Tell someone something obvious

by admin on November 6, 2011

Like all first cars, mine was a bomb. Despite all my attempts to keep it well maintained and make it look cool, it was really just an old bucket of rattling metal.

Confused

One day I noticed something strange happening with the speedometer. It would get to around 60km/h and stay there even though I was speeding up, then all of a sudden it would whizz all the way to 120km/h before settling back on around 100 (my real speed was about 80km/h).

This happened for about a week until I got sick of it and searched the Yellow Pages for a mechanic who specialised in speedometers. I needed a specialist because there was obviously something deeply wrong with my car.

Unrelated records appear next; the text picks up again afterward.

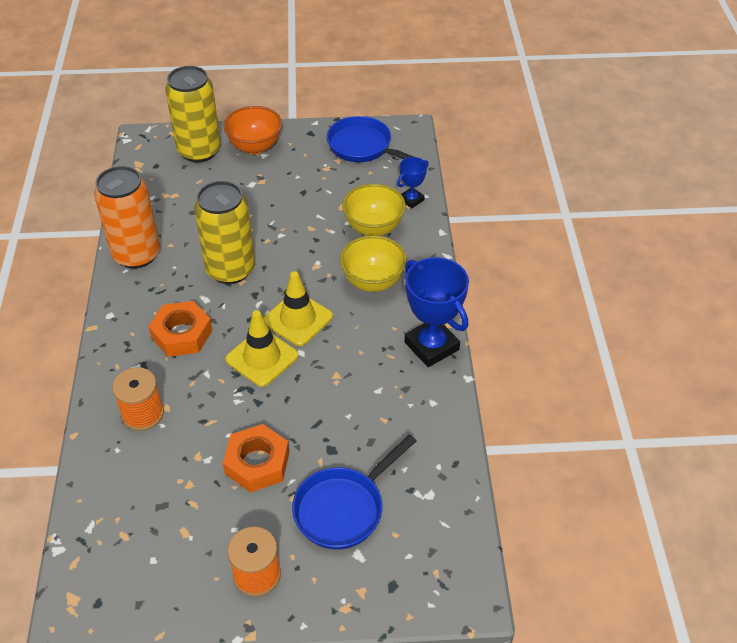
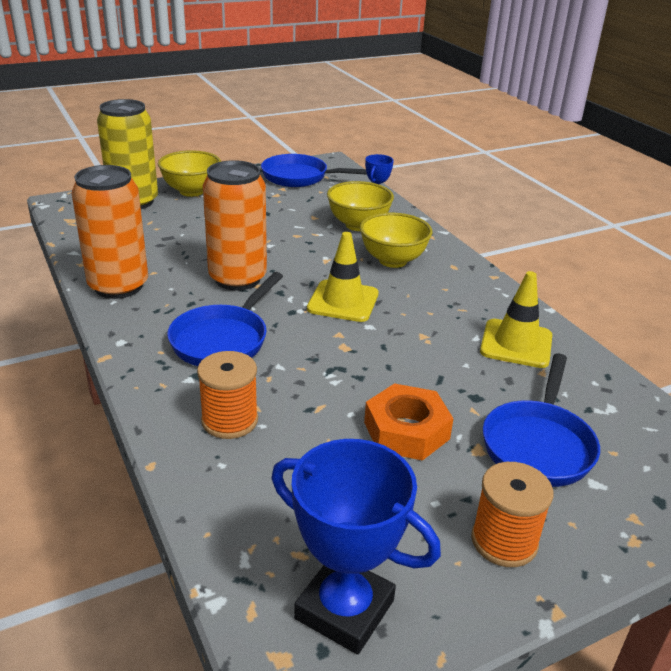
camera: 25 degrees left, 15 degrees down
orange nut [148,301,213,357] -> blue pan [167,272,283,366]
yellow can [194,181,255,284] -> orange can [203,160,267,291]
orange bowl [223,106,282,155] -> yellow bowl [158,150,221,197]
yellow traffic cone [226,310,298,387] -> yellow traffic cone moved to [480,271,552,368]
blue trophy [404,257,469,367] -> blue trophy moved to [272,439,441,654]

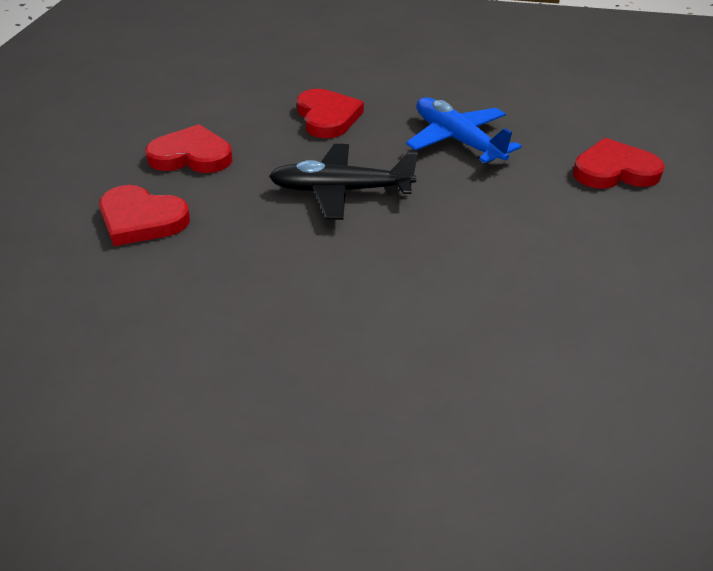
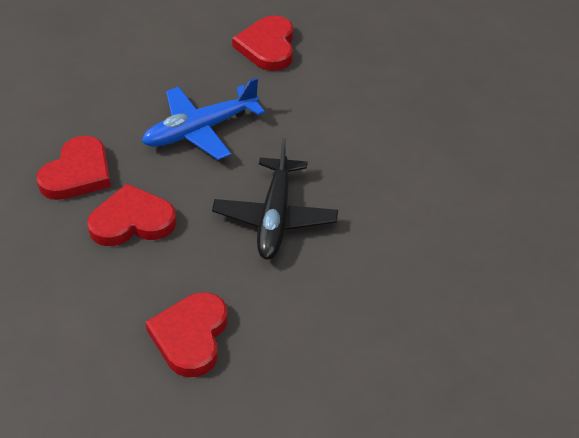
camera: 85 degrees left, 5 degrees up
red heart [99,185,190,246] -> red heart moved to [37,136,111,200]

“I’m going to need a new dashboard,” I was thinking as I called the specialist, “or maybe the thing that measures how fast the wheels are spinning is wrecked and I’ll be up for thousands replacing it… I can’t afford that!”

“Your speedo needle’s bent,” said the mechanic.

“What?”

“Yeah, it’s bent forwards so as you accelerate it moves upward and gets stuck on the clear plastic cover of your dashboard.”

“Oh, that’s brilliant…”

Soon afterwards I’d bought a new speedo needle for $8.95, installed it myself and I was back on the road and loving life.

I try to remember this story every time someone asks me a run-of-the-mill question, or every time I get the urge to answer with “just google it”.

To me, the speedo issue was enormous; to the mechanic, it was simple, and it showed me how valuable it is to have someone tell me something obvious. It may be a simple, everyday solution to the specialist, but to the average man it’s sheer genius.